"Meu nome é Abraham Solomon-Odeh. Alguns me chamam de Abraham; outros de Avraim, Ibrahim, ou Avi... Mas eu prefiro Abe. Eu realmente prefiro apenas Abe. Só Abe". Esta frase, cujas variações abrem e fecham o filme "Abe", dirigido e co-escrito por Fernando Grostein Andrade, representa muito bem a verdadeira confusão cultural que é a vida de Abe (Noah Schnapp, da série "Stranger Things"). Filho de pai de origem muçulmana e de mãe de descendência judia, a personagem principal do longa vive no meio de uma grande batalha, em que os seus parentes (principalmente os avós) querem decidir por ele o que ele será, o que acontecerá com a sua vida e, principalmente, qual a religião que ele deve seguir.
Por trás de tanta confusão, existe um pré-adolescente de 12 anos consciente do que acontece ao seu redor e que tenta agradar aos dois lados da família. A questão é que Abe também está naquela fase da vida em que a gente está buscando descobrir quem somos. E, se tem uma coisa da qual ele tem certeza, é que, de alguma maneira, a cozinha estará envolvida na sua vida. Abe ama cozinhar e, durante as suas férias de Verão (linha do tempo na qual "Abe" se passa), a sua trajetória acaba se cruzando com a de Chico (Seu Jorge), um cozinheiro em ascensão em Nova York devido à fusão que faz entre a comida brasileira e a de outros países, e sua equipe.

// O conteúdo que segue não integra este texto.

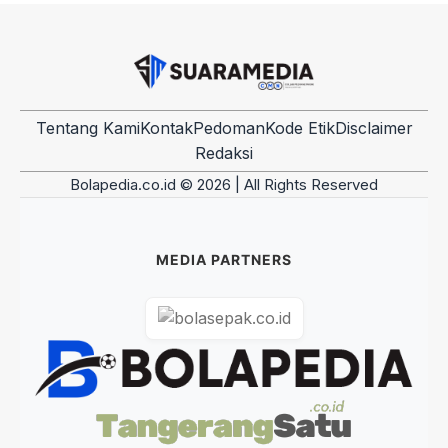
Tentang Kami
Kontak
Pedoman
Kode Etik
Disclaimer
Redaksi
Bolapedia.co.id © 2026 | All Rights Reserved
MEDIA PARTNERS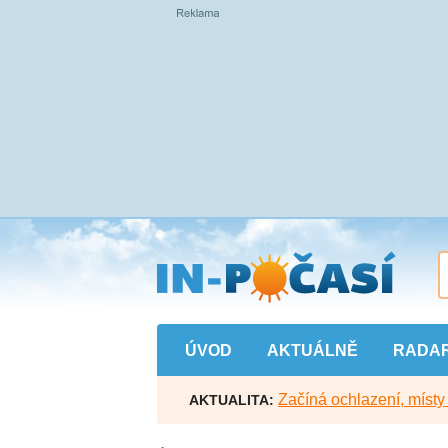
Přejít
na
hlavní
obsah
ÚVOD
AKTUÁLNĚ
RADA
Začíná ochlazení, míst
AKTUALITA: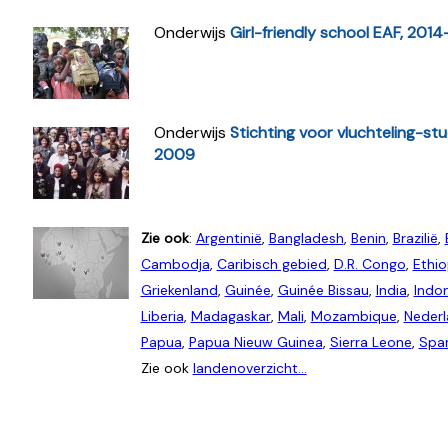
Onderwijs
Girl-friendly school EAF, 201
Onderwijs
Stichting voor vluchteling-s
2009
Zie ook
:
Argentinië
,
Bangladesh
,
Benin
,
Brazilië
,
Cambodja
,
Caribisch gebied
,
D.R. Congo
,
Ethio
Griekenland
,
Guinée
,
Guinée Bissau
,
India
,
Indo
Liberia
,
Madagaskar
,
Mali
,
Mozambique
,
Neder
Papua
,
Papua Nieuw Guinea
,
Sierra Leone
,
Spa
Zie ook
landenoverzicht...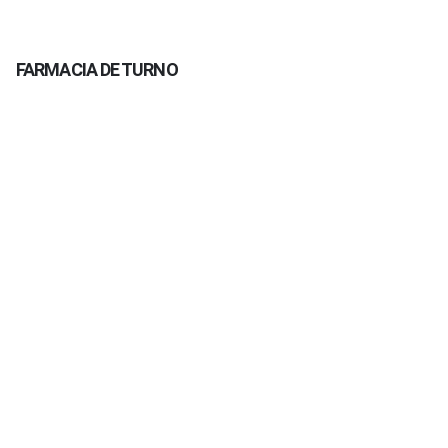
FARMACIA DE TURNO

O ponto mais positivo de "Abe", nesse sentido, é a forma como o roteiro escrito por Lameece Issaq e Jacob Kader utiliza a culinária para ilustrar os conflitos vividos por Abe e sua família. Se estamos diante de uma família desunida em seus propósitos, Abe enxerga na comida a possibilidade de unir seus parentes. Se ele não consegue se decidir - ainda - entre ser muçulmano, judeu, ateu, ou o que quer que ele seja, por quê não fazer uma fusão de todos os valores (religiosos, culinários e culturais) nos quais a sua família está construída? Este será o desejo de Abe: mostrar, por meio da cozinha e do dom que ele possui, que não existe nada errado em ser a mistura que ele é.
"Abe" estreou no Festival de Cinema de Sundance 2019 e é um filme de cores fortes e vibrantes. O diretor Fernando Grostein Andrade soube trabalhar muito bem com a direção de fotografia de Blasco Giurato e com uma trama enxuta e que passa a sua mensagem a contento. As comidas com as quais nos deparamos em diversas cenas nos deixam com água na boca. Para nós, brasileiros, o filme ainda tem um atrativo a mais por causa de todos os nomes envolvidos - na frente e por trás das câmeras. A trilha sonora de Gui Amabis é um ponto alto à parte.